Instagram has been a breeding ground for “fitness influencers;” giving those inclined the opportunity to achieve social media fame and rapidly falsify the fitness industry. Fitness influencers have prospered since their fruition by selling workout plans and providing nutritional advice, building a personal brand and promoting their engagement and following. These accounts fail to focus on the importance of proper healthy living and leave the audience focused on their bodies, ultimately providing a dangerous ideal for young individuals to compare themselves to.
Whilst scrolling through Instagram, it is an incredibly popular occurrence to stumble upon fitness influencers. Those depicting a “perfect” and “healthy” lifestyle are often found posting images and reels of their fitness advice using catchy titles, such as “fastest way to get a bigger booty,” “get abs in five days”, and “before bed fat burners,” in efforts to promote their “well-balanced” lives. Social media users have become heavily reliant on influencers as their prime source of information, failing to properly research prior to beginning their fitness journey.
According to a study produced at the University of Alberta, only 16.4% of fitness professionals studied withheld any certifications. The lack of reliability revolving around fitness influencers becomes harmful through the constant promotion of misinformation, ultimately delegitimizing the fitness industry as a whole. I hate to be the one to burst your bubble, but you cannot get “abs in five days.” These influencer-promoted shortcuts to health and fitness are some of the most far-fetched methods to living a healthy life I have ever seen. Such methods seem to be solely based upon the opportunity for influencers to grow their following and secure better brand deals.
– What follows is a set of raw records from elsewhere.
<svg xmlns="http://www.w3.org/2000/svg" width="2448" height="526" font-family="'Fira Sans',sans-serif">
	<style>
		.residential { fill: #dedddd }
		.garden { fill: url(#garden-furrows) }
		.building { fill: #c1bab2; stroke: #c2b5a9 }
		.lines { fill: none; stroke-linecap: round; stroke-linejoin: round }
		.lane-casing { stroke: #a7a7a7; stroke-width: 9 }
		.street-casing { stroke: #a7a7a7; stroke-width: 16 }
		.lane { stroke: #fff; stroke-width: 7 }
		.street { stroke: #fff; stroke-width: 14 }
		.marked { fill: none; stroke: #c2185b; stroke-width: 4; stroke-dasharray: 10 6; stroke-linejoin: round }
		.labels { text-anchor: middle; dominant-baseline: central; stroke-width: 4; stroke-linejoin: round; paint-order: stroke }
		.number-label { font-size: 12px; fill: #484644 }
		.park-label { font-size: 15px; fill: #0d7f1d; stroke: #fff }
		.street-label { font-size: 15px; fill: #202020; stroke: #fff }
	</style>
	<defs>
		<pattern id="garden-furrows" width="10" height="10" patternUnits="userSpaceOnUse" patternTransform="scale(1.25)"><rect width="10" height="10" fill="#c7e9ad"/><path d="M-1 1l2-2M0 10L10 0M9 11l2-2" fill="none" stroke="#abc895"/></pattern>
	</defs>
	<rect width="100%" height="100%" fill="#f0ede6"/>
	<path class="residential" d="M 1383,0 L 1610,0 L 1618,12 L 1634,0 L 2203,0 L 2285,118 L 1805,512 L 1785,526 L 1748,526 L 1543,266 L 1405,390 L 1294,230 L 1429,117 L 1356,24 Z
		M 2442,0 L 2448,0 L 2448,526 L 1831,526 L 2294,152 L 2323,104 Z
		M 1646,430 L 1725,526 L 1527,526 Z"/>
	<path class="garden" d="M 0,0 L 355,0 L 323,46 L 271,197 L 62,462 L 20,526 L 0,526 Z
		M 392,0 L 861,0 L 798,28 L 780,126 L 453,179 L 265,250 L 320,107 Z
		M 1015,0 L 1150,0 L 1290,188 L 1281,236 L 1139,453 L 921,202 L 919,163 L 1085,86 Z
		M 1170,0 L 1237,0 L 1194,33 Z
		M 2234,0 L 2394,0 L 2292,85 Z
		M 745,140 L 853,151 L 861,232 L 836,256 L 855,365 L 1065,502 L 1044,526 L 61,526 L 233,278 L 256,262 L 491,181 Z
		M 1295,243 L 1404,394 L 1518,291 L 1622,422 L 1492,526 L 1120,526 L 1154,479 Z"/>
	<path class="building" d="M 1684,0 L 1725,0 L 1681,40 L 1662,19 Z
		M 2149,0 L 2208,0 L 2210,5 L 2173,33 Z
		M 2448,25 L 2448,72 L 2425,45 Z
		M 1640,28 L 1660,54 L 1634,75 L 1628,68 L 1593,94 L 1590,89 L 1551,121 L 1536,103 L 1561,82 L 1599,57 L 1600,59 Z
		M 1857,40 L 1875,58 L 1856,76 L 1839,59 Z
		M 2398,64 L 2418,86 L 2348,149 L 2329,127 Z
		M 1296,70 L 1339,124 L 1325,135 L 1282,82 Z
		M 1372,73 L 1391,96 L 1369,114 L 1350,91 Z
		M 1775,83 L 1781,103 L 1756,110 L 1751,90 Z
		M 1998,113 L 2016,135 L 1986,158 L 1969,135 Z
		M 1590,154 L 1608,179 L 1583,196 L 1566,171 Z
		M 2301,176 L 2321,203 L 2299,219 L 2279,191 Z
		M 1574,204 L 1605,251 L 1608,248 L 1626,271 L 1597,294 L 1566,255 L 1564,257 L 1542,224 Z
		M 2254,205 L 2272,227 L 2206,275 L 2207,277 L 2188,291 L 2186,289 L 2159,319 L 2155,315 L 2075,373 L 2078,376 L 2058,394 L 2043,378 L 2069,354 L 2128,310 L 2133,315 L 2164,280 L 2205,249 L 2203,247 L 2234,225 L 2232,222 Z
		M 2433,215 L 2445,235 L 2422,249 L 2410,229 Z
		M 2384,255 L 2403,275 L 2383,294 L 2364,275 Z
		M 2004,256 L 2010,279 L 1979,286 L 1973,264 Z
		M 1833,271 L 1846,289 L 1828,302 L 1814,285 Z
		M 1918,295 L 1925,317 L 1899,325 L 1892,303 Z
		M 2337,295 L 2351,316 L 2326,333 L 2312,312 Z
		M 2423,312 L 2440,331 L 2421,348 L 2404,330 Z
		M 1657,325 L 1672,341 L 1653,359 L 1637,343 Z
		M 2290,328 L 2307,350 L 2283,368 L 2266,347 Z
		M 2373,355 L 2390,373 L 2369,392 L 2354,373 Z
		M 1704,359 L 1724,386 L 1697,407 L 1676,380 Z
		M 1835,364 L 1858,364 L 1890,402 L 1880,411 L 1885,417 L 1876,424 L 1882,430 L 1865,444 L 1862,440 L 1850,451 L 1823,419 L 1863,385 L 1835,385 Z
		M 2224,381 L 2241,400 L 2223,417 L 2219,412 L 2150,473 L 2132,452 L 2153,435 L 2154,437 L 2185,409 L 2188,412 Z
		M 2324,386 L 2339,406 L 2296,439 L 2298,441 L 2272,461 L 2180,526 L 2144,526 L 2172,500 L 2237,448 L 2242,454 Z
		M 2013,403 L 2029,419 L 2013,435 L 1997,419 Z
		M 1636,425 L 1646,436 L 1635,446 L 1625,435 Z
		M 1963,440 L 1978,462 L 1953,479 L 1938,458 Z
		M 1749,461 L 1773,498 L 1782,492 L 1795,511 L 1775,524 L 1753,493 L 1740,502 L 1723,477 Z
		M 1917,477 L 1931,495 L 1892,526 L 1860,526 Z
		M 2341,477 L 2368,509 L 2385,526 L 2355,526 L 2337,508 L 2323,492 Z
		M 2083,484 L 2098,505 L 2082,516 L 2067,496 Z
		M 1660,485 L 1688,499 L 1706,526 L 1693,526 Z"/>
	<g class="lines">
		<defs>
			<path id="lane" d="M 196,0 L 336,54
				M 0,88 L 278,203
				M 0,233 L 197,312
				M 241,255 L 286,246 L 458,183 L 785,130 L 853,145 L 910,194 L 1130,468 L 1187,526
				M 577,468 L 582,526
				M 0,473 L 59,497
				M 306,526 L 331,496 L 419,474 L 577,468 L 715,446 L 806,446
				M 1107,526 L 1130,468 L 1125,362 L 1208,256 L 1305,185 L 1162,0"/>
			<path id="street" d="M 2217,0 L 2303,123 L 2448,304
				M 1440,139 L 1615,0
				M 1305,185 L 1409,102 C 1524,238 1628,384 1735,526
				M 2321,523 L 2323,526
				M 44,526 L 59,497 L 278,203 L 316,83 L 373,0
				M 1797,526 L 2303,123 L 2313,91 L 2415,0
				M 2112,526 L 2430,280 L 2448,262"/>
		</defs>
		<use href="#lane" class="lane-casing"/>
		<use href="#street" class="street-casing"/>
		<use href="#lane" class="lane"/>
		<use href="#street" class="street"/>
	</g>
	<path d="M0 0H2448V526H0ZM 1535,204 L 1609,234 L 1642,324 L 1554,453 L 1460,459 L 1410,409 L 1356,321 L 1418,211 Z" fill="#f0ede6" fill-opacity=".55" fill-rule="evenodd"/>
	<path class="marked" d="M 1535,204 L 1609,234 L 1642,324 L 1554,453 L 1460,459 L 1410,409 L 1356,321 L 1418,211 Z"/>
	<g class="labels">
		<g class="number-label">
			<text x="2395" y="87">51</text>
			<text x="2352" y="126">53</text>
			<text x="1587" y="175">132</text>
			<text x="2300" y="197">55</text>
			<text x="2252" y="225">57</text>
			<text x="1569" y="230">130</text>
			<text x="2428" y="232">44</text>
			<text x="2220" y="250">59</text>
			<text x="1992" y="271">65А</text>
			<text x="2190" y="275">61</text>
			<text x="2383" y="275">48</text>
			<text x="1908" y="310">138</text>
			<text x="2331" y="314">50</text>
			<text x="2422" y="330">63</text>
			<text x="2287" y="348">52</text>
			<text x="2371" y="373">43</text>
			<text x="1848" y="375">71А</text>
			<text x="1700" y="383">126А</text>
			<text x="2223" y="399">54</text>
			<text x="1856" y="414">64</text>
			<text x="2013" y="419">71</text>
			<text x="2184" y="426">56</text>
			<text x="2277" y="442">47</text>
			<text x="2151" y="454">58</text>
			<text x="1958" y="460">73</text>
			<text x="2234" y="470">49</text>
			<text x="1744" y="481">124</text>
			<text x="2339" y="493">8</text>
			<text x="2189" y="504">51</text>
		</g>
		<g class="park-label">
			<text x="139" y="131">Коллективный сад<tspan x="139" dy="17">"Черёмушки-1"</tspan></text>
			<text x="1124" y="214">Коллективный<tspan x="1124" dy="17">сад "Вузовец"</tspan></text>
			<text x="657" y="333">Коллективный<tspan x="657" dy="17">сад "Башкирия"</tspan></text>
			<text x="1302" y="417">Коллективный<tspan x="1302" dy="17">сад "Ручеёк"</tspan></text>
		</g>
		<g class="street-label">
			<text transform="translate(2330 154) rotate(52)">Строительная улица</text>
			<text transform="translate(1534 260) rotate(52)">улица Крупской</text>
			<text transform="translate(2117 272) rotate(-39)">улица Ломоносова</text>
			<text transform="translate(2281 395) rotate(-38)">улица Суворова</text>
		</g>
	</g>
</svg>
The imagery portrayed on such individuals’ profiles mainly consists of those exhibiting and displaying their famed physiques. Although, I wouldn’t believe everything you see on the internet. Many of these posts are often taken by professional photographers, heavily edited, or captured in ideal lighting to eliminate any outstanding imperfections. The “ideal” body for fitness influencers far and wide neglects representation for the “average” body most individuals possess. Fitness influencers fail to point out the impact of genetics, plastic surgery, and photoshop. The fitness influencer promotes an unrealistic standard that can have detrimental impacts on the mental health of their onlookers, threatening the positive environment they attempt to promote.
By seeing such images repeatedly throughout our feeds, we begin to build an image of what the “ideal” body is. The imagery portrayed creates a toxic environment for those to develop an unnatural view of body image and strive to achieve an unattainable body goal.
Despite the popularity of female influencers within the industry, we often fail to account for the toxic masculinity consistently brought upon the male sector within the social media fitness environment. Fitness influencers such as Simeon Panda, Christian Guzman, and Chris Bumstead are often credited for creating a toxic environment for men. Panda, Guzman, and Bumstead are often seen flaunting their chiselled six-packs and defined biceps. This particular imagery creates a burden for men, setting unrealistic body standards that, in many cases, are produced through the use of harmful steroids and other potentially dangerous human growth enhancers.
The patriarchy becomes a strong force that has resoundingly contributed to the societal image of a man. The foundation of masculinity heavily relies on one’s physical strength and size, developing a harmful dichotomy between the “Alpha Male” and the “average male.” The essence of the “Alpha Male,” or typical “gym bro,” becomes problematic when physical strength is depicted as the definition of masculinity and “sex appeal.”
However, don’t be fooled, the patriarchy proves to be a dominating force that in turn affects the “ideal” image of a woman as well. A woman that puts work into the gym and maintains a strong physique becomes a contrasting image of “femininity.” Women who possess strength are seen as masculine ultimately, defying the “ideal” image shaped through the influence of male domination.
Through eliminating the toxicity that revolves around fitness culture, healthy living may become more achievable. By removing unhealthy imagery and misinformation, those who seek to attain a healthier lifestyle may become inspired to achieve more personalised goals that lack influence from overhyped content creators. To become more informed, seek research-based fitness advice from approved professionals to avoid false information and attempt to learn about your own body; find out your limitations and strengths to avoid any possible harm and to achieve your full potential. These particular aspects of health and fitness, often not discussed through social media platforms, have the potential to completely alter your idea of fitness culture. By considering these factors, one can develop a positive outlook on fitness instead of comparing oneself to the false realities that are “fitness influencers.”